Секундная пауза; девчонка резко побледнела, но боли не выдала. Клавдий отпустил ее – и устало откинулся на спинку кресла.
«Уровень колодца» – семьдесят шесть и пять. Либо куратору округа Рянка следует выдать премию за отлов трех самых сильных ведьм в стране, либо…
Либо в Рянке с недавних пор родятся ведьмы-монстры. Как грибы. На ровном месте.
Клавдий прикрыл глаза.
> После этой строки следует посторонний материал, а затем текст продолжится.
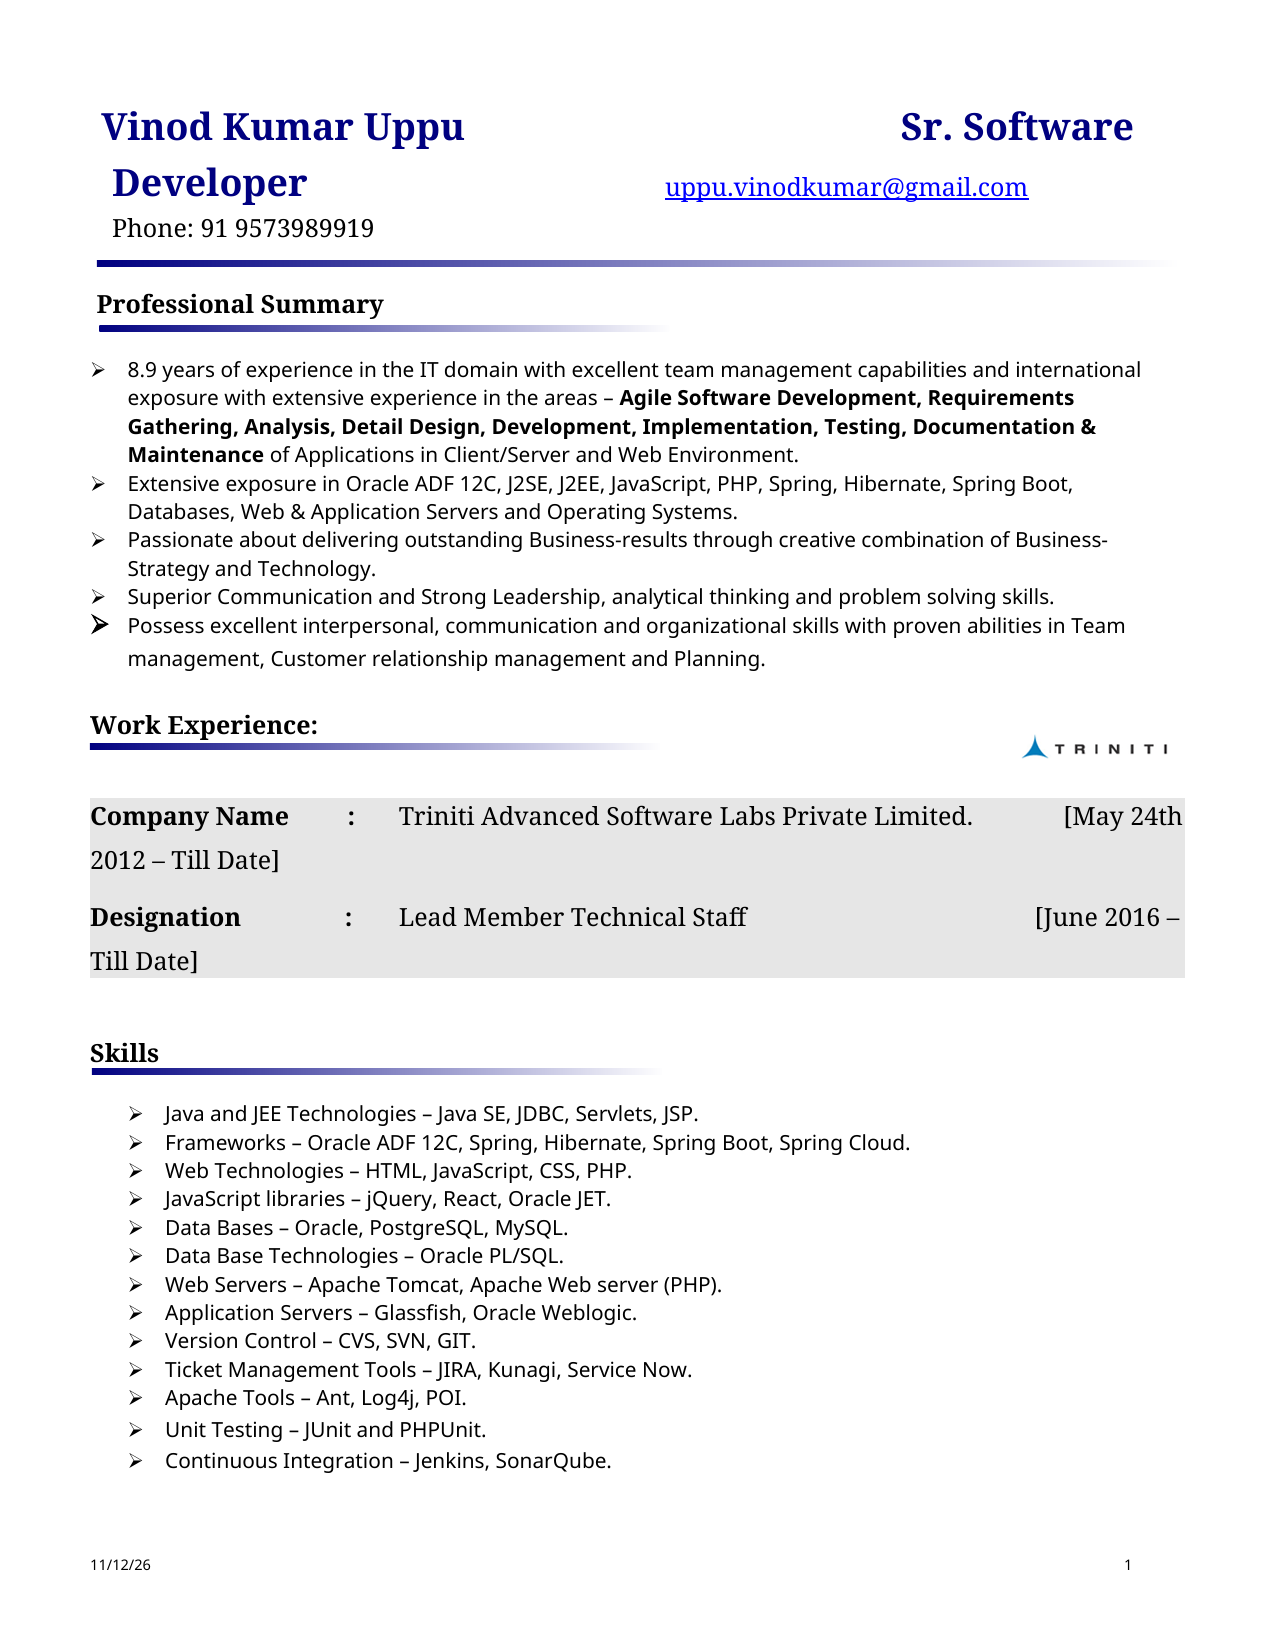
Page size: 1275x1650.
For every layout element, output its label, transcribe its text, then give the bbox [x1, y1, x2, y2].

list Continuous Integration – Jenkins, SonarQube. [127, 1446, 1185, 1474]
list Java and JEE Technologies – Java SE, JDBC, Servlets, JSP. [127, 1099, 1185, 1128]
list JavaScript libraries – jQuery, React, Oracle JET. [127, 1184, 1185, 1213]
text Skills [90, 1036, 1185, 1070]
text Vinod Kumar Uppu Sr. Software Developer uppu.vinodkumar@gmail.com Phone: 91 9573989919 [101, 100, 1187, 244]
list Frameworks – Oracle ADF 12C, Spring, Hibernate, Spring Boot, Spring Cloud. [127, 1128, 1185, 1156]
list Unit Testing – JUnit and PHPUnit. [127, 1415, 1197, 1443]
list Ticket Management Tools – JIRA, Kunagi, Service Now. [127, 1355, 1185, 1383]
text Company Name : Triniti Advanced Software Labs Private Limited. [May 24th 2012 – Till Date] [90, 798, 1185, 877]
text Work Experience: [90, 707, 1185, 741]
list Version Control – CVS, SVN, GIT. [127, 1327, 1185, 1355]
picture [1008, 728, 1184, 765]
list Application Servers – Glassfish, Oracle Weblogic. [127, 1298, 1185, 1327]
list Apache Tools – Ant, Log4j, POI. [127, 1383, 1197, 1412]
list Data Base Technologies – Oracle PL/SQL. [127, 1241, 1185, 1270]
text Designation : Lead Member Technical Staff [June 2016 – Till Date] [90, 899, 1185, 978]
text Professional Summary [90, 287, 1185, 321]
list Passionate about delivering outstanding Business-results through creative combination of Business-Strategy and Technology. [90, 526, 1177, 582]
list Data Bases – Oracle, PostgreSQL, MySQL. [127, 1213, 1185, 1241]
list Web Servers – Apache Tomcat, Apache Web server (PHP). [127, 1270, 1185, 1298]
list Extensive exposure in Oracle ADF 12C, J2SE, J2EE, JavaScript, PHP, Spring, Hibernate, Spring Boot, Databases, Web & Application Servers and Operating Systems. [90, 469, 1177, 526]
list Web Technologies – HTML, JavaScript, CSS, PHP. [127, 1156, 1185, 1184]
list 8.9 years of experience in the IT domain with excellent team management capabilities and international exposure with extensive experience in the areas – Agile Software Development, Requirements Gathering, Analysis, Detail Design, Development, Implementation, Testing, Documentation & Maintenance of Applications in Client/Server and Web Environment. [90, 355, 1177, 469]
list Possess excellent interpersonal, communication and organizational skills with proven abilities in Team management, Customer relationship management and Planning. [90, 611, 1177, 673]
list Superior Communication and Strong Leadership, analytical thinking and problem solving skills. [90, 582, 1177, 611]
Курить хотелось невыносимо.
– Никаких допросов с пристрастием, – сказал он сквозь зубы.
Его правая рука вытянулась по направлению к собеседнице, так, что кончики пальцев оказались на уровне ее зеленых нагловатых глаз. У флаг-ведьм есть слабость – они слишком любят прорицать.
– Убе… рите! – выдохнула девчонка; пальцы Клавдия сжались.
…Вряд ли она сказала бы что-нибудь даже под пыткой; однако пророчества лезли из нее сами, и она не могла, да и не слишком хотела удерживать этот сумбурный мутноватый поток. Зеленые глаза вдохновенно горели:
– Она… идет! Она уже идет, она… – неразборчивое бормотание. – Она возьмет нас к себе, и… – бессвязные выкрики. Блаженная улыбка.
Клавдий скосил глаза в ящик стола – да, диктофон работал. Он возьмет этот текст на заметку – кое-что может оказаться интересным, хотя теперешний, сиюминутный смысл предсказания таится, без сомнения, в одной только фразе:
– Одница! – выкрикивала девчонка, запрокидывая голову. – Провинция Одница, да, да, да!
Слово «Одница» для множества людей звучало как музыка. Округ-курорт, приманка для туристов всего мира, бесконечные полосы пляжей, красивая жизнь, священная мечта, вынашиваемая долгие месяцы осени и зимы, деньги, откладываемые и припасаемые специально «на Одницу», для Одницы и во имя ее…
Округ Одница граничил с Рянкой. И куратором там был как раз человек Клавдия, проверенный, верный, и совершенно ясно, что в Рянку ехать уже поздно. Одница, округ Одница…
Девчонка закончила прорицать через десять секунд после того, как он снял принуждение и отвел руку. Криво усмехнулась, пытаясь восстановить достоинство; как-никак, а она поддалась насилию. Сделала то, чего от нее требовали.
Месть не заставила долго себя ждать:
– Ты закончишь свою жизнь на костре.
Клавдий поднял брови:
– Ты ни с кем меня не перепутала?
– Ты умрешь на костре, – повторила девчонка с нажимом. – Жаль, что я этого не увижу.
– Нашла о чем жалеть, – сказал он искренне, но девчонка не угомонилась и, уже уводимая по коридору, продолжала звонко вопить:
– На костре!.. Великий Инквизитор разделит участь ведьм, на костре, на костре, на ко…
Скрипучая дверь закрылась, проглотив конец ее фразы; Клавдий решил, что для перекура уже слишком поздно.